▶ EXERCISE DETAILS: Every line containing the word "Mađarska" is to be copied from the data below.

▶ RECORDS FOR THIS TASK:
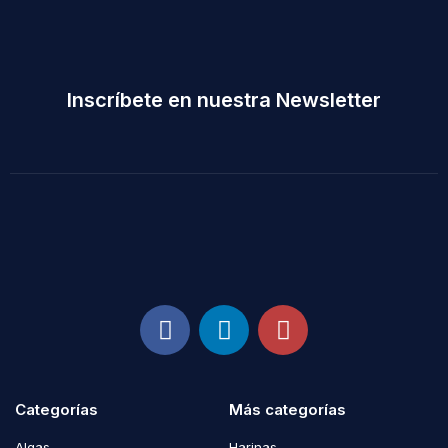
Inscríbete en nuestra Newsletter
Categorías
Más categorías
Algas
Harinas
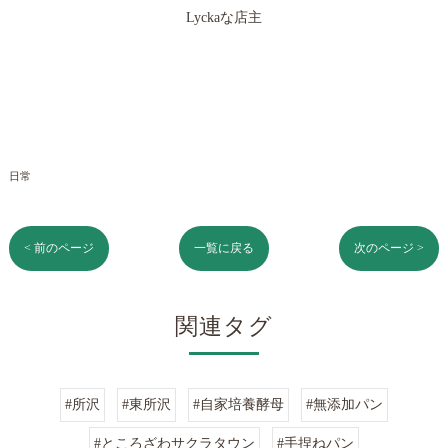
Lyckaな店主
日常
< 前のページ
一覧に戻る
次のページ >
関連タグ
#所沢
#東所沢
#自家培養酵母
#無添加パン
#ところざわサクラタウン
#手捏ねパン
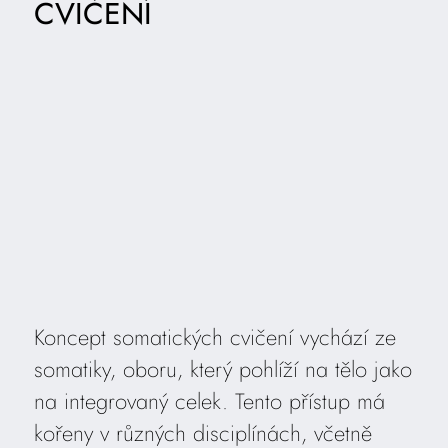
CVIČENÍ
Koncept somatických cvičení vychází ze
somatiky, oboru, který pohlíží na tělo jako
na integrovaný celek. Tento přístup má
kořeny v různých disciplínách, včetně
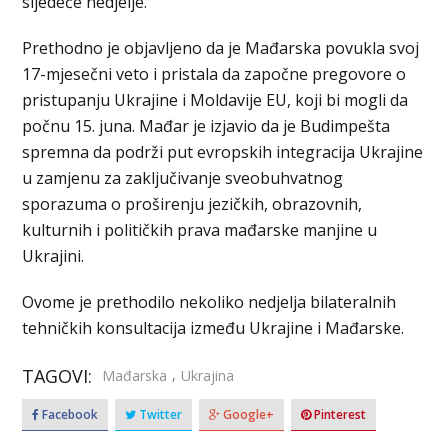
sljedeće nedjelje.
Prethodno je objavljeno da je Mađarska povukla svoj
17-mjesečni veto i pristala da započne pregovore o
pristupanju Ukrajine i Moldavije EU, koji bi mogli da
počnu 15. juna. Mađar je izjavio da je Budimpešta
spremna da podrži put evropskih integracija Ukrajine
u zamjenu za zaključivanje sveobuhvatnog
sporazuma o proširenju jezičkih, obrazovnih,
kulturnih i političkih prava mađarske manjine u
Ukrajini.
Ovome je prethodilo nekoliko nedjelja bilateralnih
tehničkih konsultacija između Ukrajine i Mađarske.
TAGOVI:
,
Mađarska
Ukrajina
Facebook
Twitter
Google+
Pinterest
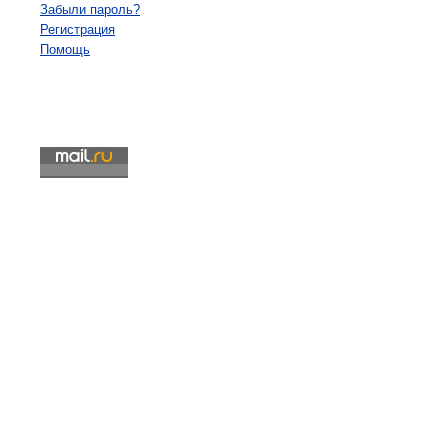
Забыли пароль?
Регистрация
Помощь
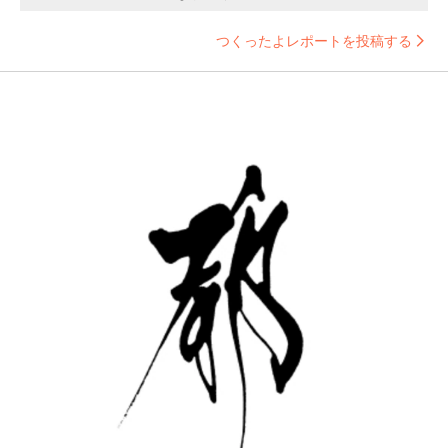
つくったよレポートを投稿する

==

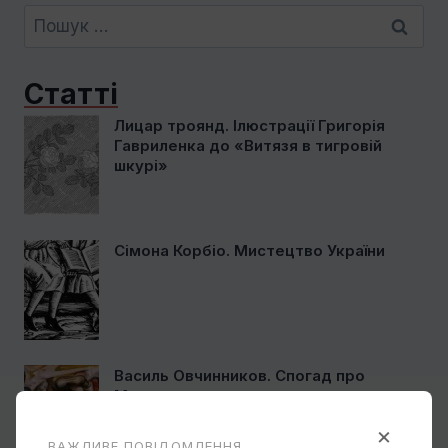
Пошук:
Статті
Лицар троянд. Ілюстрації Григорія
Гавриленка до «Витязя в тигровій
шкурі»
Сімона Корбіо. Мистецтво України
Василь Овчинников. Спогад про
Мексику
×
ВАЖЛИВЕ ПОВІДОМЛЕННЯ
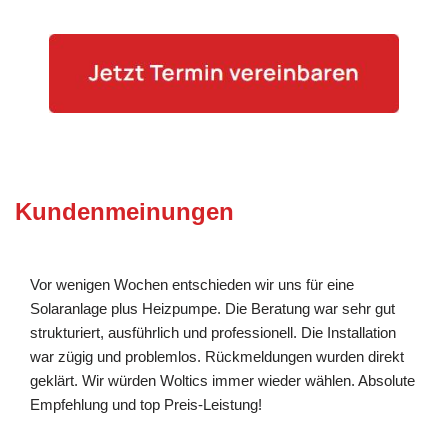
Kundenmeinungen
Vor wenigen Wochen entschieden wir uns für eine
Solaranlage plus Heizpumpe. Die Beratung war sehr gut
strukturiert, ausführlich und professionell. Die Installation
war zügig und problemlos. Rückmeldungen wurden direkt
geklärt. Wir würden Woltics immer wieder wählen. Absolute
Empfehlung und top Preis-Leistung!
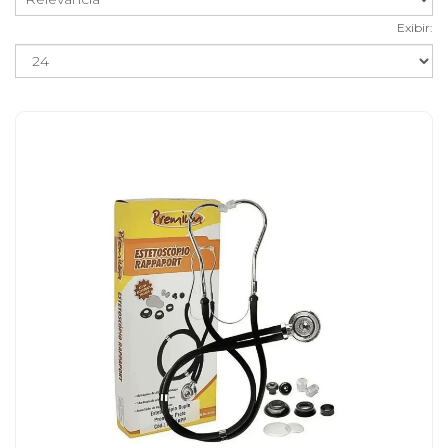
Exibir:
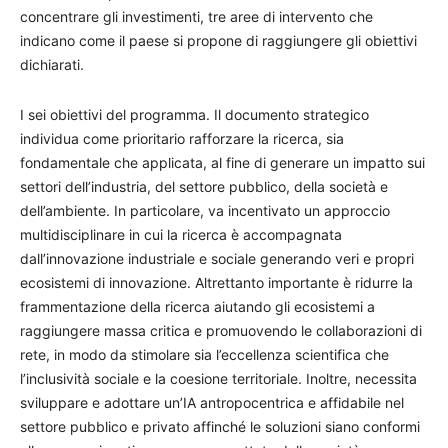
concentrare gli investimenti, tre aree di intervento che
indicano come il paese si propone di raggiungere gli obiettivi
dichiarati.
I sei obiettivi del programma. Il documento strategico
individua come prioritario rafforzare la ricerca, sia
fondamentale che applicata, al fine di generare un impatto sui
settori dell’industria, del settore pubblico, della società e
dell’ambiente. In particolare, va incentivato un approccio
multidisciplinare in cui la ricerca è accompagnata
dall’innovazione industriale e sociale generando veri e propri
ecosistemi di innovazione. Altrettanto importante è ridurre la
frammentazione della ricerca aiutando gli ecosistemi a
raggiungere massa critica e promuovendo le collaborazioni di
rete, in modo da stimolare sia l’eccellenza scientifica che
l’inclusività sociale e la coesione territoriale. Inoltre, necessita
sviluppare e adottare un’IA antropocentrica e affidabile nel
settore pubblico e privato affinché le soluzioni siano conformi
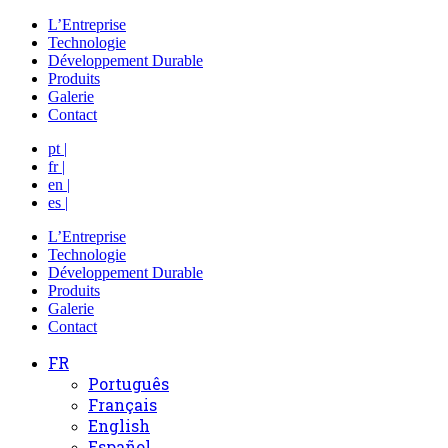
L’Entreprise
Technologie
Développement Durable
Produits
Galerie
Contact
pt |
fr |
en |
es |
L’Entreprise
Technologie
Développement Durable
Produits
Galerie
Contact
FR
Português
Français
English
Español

...

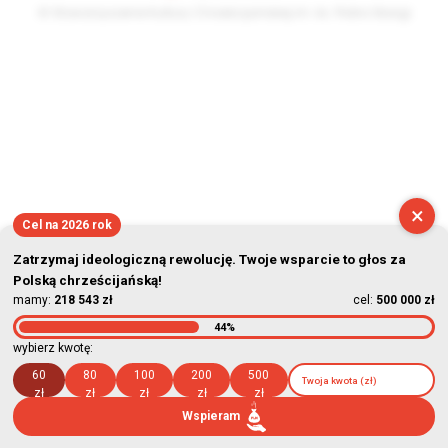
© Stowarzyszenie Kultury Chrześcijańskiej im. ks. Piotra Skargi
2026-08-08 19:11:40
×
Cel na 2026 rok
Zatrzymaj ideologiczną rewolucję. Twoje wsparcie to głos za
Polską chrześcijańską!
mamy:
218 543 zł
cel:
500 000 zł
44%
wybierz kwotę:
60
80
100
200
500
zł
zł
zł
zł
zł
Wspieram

▶ RESPONSE:
Prethodno je objavljeno da je Mađarska povukla svoj
Mađarska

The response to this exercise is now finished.